C'est cette histoire qu'éclairent les différentes contributions tout en proposant un nouveau regard sur ce cheval et sur les hommes qui, en Limousin, l'ont fait naître, s'en sont servis et ont su en parler.
Extrait de la préface de Daniel ROCHE Professeur au Collège de France :
Le cheval limousin : prestige d'une production aléas d'une consommation
(XIe-XXe siècles)
Le 5 juin 1787, Arthur Young, cavalier, agronome qui préfère les bovins aux chevaux, membre reconnu de la gentry britannique, propriétaire, arrive de Paris à Limoges sur sa jument. Après la triste Sologne, après la vallée admirable et pittoresque d'Argenton-sur-Creuse, après les bocages qui séparent le Berry de la Marche, la succession de beaux bois, de vallées, de collines, le voilà en Limousin. A ses yeux, l'aspect général du pays est de beaucoup le plus beau qu'il ait vu en France. Sans aucun doute, il lui rappelle l'Angleterre et il anime son imagination, feuillage ombreux des châtaigniers, charmante verdure des collines, bocages, bruyères qu'un rien pourrait transformer en pelouse - entendez en prairies riches en fourrage - lacs artificiels et naturels, horizon de hauteurs montueuses, c'est un paysage américain, assez sauvage pour qu'on imagine y rencontrer le tomahawk de l'indien.

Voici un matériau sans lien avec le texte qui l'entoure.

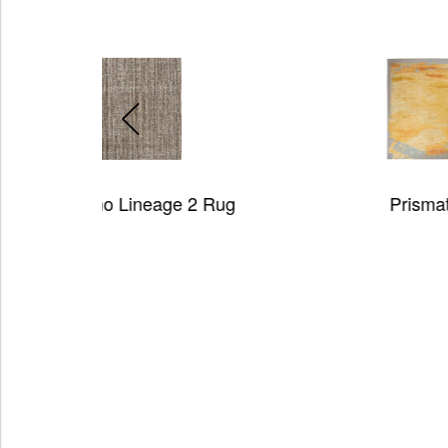
 2 Rug
Prismatic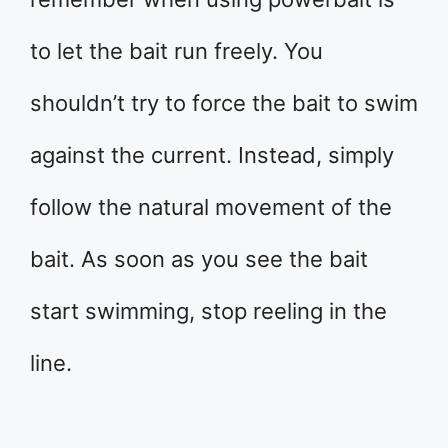
to let the bait run freely. You
shouldn’t try to force the bait to swim
against the current. Instead, simply
follow the natural movement of the
bait. As soon as you see the bait
start swimming, stop reeling in the
line.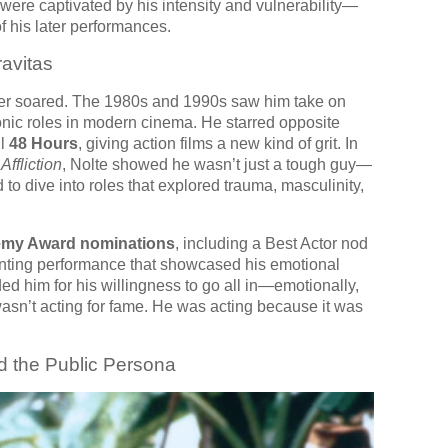
were captivated by his intensity and vulnerability—
f his later performances.
ravitas
eer soared. The 1980s and 1990s saw him take on
nic roles in modern cinema. He starred opposite
ul
48 Hours
, giving action films a new kind of grit. In
d
Affliction
, Nolte showed he wasn’t just a tough guy—
d to dive into roles that explored trauma, masculinity,
emy Award nominations
, including a Best Actor nod
nting performance that showcased his emotional
ded him for his willingness to go all in—emotionally,
wasn’t acting for fame. He was acting because it was
d the Public Persona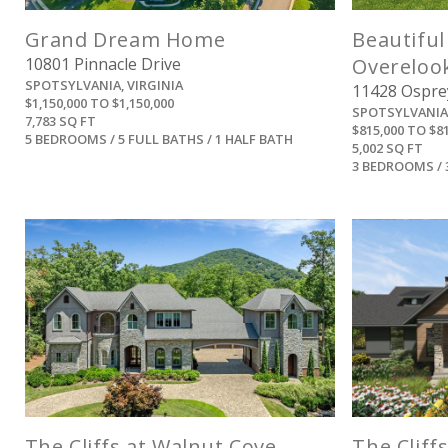
Grand Dream Home
Beautiful
10801 Pinnacle Drive
Overeloo
SPOTSYLVANIA, VIRGINIA
11428 Osprey
$1,150,000 TO $1,150,000
SPOTSYLVANIA,
7,783 SQ FT
$815,000 TO $8
5 BEDROOMS / 5 FULL BATHS / 1 HALF BATH
5,002 SQ FT
3 BEDROOMS / 
View
The Cliffs at Walnut Cove
The Cliff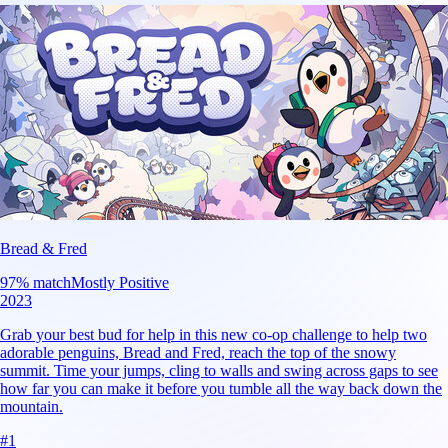
Bread & Fred
97
% match
Mostly Positive
2023
Grab your best bud for help in this new co-op challenge to help two
adorable penguins, Bread and Fred, reach the top of the snowy
summit. Time your jumps, cling to walls and swing across gaps to see
how far you can make it before you tumble all the way back down the
mountain.
#
1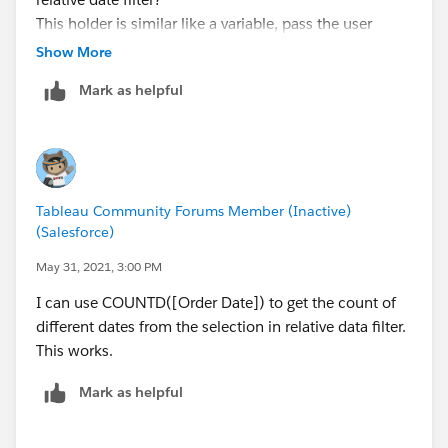
This holder is similar like a variable, pass the user
selection say "Last 3 days" to my calculation field, my
Show More
calculation field has a complicated formula taking this
Mark as helpful
as input.
Thanks,
Joanna
Tableau Community Forums Member (Inactive)
(Salesforce)
May 31, 2021, 3:00 PM
I can use COUNTD([Order Date]) to get the count of
different dates from the selection in relative data filter.
This works.
Mark as helpful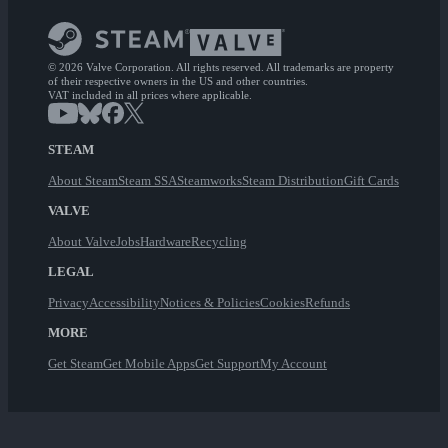
© 2026 Valve Corporation. All rights reserved. All trademarks are property
of their respective owners in the US and other countries.
VAT included in all prices where applicable.
STEAM
About Steam
Steam SSA
Steamworks
Steam Distribution
Gift Cards
VALVE
About Valve
Jobs
Hardware
Recycling
LEGAL
Privacy
Accessibility
Notices & Policies
Cookies
Refunds
MORE
Get Steam
Get Mobile Apps
Get Support
My Account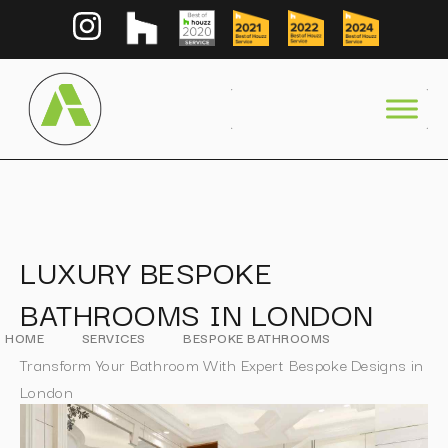
LUXURY BESPOKE
BATHROOMS IN LONDON
HOME
SERVICES
BESPOKE BATHROOMS
Transform Your Bathroom With Expert Bespoke Designs in
London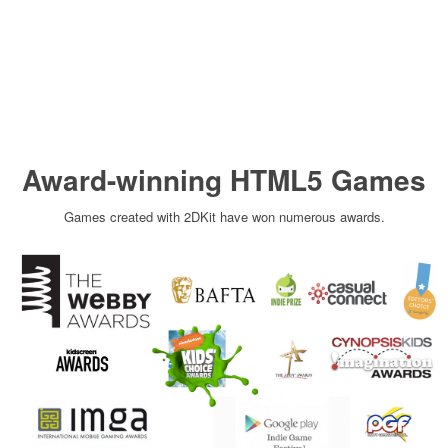
Award-winning HTML5 Games
Games created with 2DKit have won numerous awards.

Les routes sont superbes, mais les auberges sont exécrables. Turgot et les ingénieurs des Ponts et Chaussées sont passés par là, travaillant aux unes, ne veillant guère aux secondes. Dans ces sites qui conviennent au cavalier britannique, l'eau se rencontre à chaque pas, les prés sont riches et la variété des terres et des points de vue infinis. Au printemps, en automne, qui peut à l'instar d'Arthur Young ne pas céder aux charmes du tableau, surtout à qui se donne la peine de suivre les chemins écartés et qui prend le temps de regarder les nuances du paysage entre Limoges et Pierre-Buffière, de Bourganeuf à Uzerche. En 1787, jusqu'à Pompadour, dans le texte de Young, point de chevaux et d'ailleurs peu d'hommes sauf dans les vallées, et encore plus surprenant peut-être pas de boeufs, pas de vaches. Ce n'est pas le moindre paradoxe d'un récit de voyage guidé par les préoccupations agronomiques et que l'on voit ici exalter la variété et la beauté d'un pays, singulière et riche et quasiment comparable à celle de l'Angleterre et de l'Irlande dotée de la même variété et d'une identique succession rapide de paysages divers.